### EXCERTO SELECIONADO

______________________________

Público última hora  - 09 Set 08

 

Estatísticas do ensino
PSD acusa Sócrates de fazer propaganda com resultados de "aprovações administrativas"

 

O PSD acusou hoje o primeiro-ministro, José Sócrates, de fazer propaganda com as estatísticas do ensino e contestou que tenha havido um progresso na educação, defendendo que os resultados se devem a "medidas facilitistas" e "aprovações administrativas".

 

A posição do PSD foi transmitida pelo deputado social-democrata Pedro Duarte, que considerou que os mais prejudicados pela política educativa do Governo são os mais pobres, porque "aqueles que podem recorrer ao ensino privado podem ter acesso a um ensino de qualidade e exigente". Pedro Duarte acusou por isso o Governo de seguir uma política "muito pouco socialista". "O PSD gostaria de denunciar e manifestar a sua indignação por mais uma acção de propaganda a que hoje o país assistiu por parte do senhor primeiro-ministro", declarou Pedro Duarte aos jornalistas, no Parlamento.

 

O deputado social-democrata referia-se aos resultados escolares do ano lectivo 2007/2008 hoje apresentados por José Sócrates e pela ministra da Educação, Maria de Lurdes Rodrigues. "O Governo anunciou que no ano passado tivemos os melhores resultados ou pelo menos o menor número de reprovações no nosso ensino na última década", assinalou Pedro Duarte.

______________________________

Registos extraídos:
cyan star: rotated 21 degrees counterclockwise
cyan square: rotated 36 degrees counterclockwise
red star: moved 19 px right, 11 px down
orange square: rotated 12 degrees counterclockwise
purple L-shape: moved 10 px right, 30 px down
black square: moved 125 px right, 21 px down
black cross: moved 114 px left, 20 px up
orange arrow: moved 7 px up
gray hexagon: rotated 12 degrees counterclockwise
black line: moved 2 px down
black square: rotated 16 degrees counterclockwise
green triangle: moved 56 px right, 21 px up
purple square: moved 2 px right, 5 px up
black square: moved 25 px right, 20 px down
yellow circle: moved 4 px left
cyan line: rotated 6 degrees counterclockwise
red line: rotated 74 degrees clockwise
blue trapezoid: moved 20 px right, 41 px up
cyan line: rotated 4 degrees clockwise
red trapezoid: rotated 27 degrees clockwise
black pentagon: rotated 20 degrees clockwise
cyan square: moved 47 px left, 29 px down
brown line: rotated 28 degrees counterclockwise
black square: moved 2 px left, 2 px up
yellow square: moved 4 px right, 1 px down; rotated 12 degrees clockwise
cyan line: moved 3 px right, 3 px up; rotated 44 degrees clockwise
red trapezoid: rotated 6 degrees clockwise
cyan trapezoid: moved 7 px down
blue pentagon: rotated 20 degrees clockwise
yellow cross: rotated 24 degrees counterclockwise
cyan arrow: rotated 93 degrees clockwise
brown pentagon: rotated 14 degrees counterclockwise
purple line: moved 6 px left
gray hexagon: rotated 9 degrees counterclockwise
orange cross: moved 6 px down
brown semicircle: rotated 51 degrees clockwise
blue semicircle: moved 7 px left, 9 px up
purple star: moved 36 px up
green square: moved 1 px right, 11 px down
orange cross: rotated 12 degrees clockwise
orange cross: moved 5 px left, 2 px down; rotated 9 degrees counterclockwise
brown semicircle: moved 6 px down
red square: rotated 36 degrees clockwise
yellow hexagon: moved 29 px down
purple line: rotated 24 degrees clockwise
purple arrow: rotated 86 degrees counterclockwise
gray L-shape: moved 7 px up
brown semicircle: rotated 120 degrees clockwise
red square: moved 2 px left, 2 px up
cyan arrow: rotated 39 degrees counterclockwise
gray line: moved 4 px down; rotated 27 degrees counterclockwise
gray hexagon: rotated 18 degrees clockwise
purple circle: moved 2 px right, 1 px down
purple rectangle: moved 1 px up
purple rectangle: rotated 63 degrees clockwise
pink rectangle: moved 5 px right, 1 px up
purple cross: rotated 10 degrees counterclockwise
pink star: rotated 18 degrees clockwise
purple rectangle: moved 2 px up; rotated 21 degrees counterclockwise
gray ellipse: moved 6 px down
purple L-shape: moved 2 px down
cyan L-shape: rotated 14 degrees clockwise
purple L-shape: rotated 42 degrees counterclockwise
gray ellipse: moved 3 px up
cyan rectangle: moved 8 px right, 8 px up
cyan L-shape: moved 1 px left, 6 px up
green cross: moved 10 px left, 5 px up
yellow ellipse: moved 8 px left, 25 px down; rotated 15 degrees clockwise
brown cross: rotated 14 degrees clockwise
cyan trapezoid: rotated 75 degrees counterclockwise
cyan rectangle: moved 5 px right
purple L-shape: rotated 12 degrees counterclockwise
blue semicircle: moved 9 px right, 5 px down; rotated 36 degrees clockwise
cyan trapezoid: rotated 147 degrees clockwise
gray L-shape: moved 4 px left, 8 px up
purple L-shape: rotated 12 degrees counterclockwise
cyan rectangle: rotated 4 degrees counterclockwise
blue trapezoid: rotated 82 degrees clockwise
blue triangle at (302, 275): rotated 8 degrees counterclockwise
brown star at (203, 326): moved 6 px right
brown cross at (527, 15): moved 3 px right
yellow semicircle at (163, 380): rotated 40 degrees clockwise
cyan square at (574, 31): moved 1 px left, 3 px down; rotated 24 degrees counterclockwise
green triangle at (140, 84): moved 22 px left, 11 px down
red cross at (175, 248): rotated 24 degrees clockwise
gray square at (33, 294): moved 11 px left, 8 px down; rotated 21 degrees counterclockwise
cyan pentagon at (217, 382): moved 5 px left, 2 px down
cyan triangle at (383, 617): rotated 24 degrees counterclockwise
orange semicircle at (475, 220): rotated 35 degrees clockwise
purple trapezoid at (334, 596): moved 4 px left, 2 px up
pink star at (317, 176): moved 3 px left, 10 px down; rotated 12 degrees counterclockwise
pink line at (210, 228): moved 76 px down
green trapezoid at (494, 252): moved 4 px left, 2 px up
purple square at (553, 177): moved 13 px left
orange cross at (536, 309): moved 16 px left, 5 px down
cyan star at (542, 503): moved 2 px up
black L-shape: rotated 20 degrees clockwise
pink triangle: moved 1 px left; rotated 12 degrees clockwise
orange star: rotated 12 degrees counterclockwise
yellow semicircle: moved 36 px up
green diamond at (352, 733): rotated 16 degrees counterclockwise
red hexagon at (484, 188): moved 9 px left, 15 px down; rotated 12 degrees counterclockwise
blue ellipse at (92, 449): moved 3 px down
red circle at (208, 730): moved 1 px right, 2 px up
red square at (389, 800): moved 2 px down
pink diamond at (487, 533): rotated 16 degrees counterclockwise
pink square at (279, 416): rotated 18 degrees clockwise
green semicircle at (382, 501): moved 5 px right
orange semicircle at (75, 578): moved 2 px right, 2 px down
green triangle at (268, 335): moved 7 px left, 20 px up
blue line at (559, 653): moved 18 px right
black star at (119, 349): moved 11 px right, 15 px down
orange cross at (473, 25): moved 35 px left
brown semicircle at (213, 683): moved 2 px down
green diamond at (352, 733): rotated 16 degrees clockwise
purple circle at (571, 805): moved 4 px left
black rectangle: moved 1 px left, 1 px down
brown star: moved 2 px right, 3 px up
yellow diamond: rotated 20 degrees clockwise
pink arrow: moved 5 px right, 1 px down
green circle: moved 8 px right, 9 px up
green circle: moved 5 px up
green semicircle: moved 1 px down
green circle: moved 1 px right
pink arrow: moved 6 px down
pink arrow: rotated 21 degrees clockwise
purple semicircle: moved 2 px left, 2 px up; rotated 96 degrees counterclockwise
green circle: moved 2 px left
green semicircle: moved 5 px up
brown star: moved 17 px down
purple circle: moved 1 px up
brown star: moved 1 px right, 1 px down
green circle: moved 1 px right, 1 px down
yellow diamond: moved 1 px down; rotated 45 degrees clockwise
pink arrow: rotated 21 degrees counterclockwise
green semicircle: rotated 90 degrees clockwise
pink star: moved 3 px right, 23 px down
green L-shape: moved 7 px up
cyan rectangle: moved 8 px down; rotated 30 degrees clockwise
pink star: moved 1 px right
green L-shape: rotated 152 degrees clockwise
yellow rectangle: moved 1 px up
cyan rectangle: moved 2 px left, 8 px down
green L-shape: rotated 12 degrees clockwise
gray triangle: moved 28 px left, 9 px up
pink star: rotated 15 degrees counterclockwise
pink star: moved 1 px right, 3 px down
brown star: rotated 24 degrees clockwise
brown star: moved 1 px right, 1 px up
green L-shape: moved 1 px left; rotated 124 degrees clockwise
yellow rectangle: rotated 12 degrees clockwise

______________________________

### TRABALHO PEDIDO
Copie da notícia o trecho que começa em "A posição do" e segue até "jornalistas, no Parlamento.", inclusive.

### A RESPOSTA
A posição do PSD foi transmitida pelo deputado social-democrata Pedro Duarte, que considerou que os mais prejudicados pela política educativa do Governo são os mais pobres, porque "aqueles que podem recorrer ao ensino privado podem ter acesso a um ensino de qualidade e exigente". Pedro Duarte acusou por isso o Governo de seguir uma política "muito pouco socialista". "O PSD gostaria de denunciar e manifestar a sua indignação por mais uma acção de propaganda a que hoje o país assistiu por parte do senhor primeiro-ministro", declarou Pedro Duarte aos jornalistas, no Parlamento.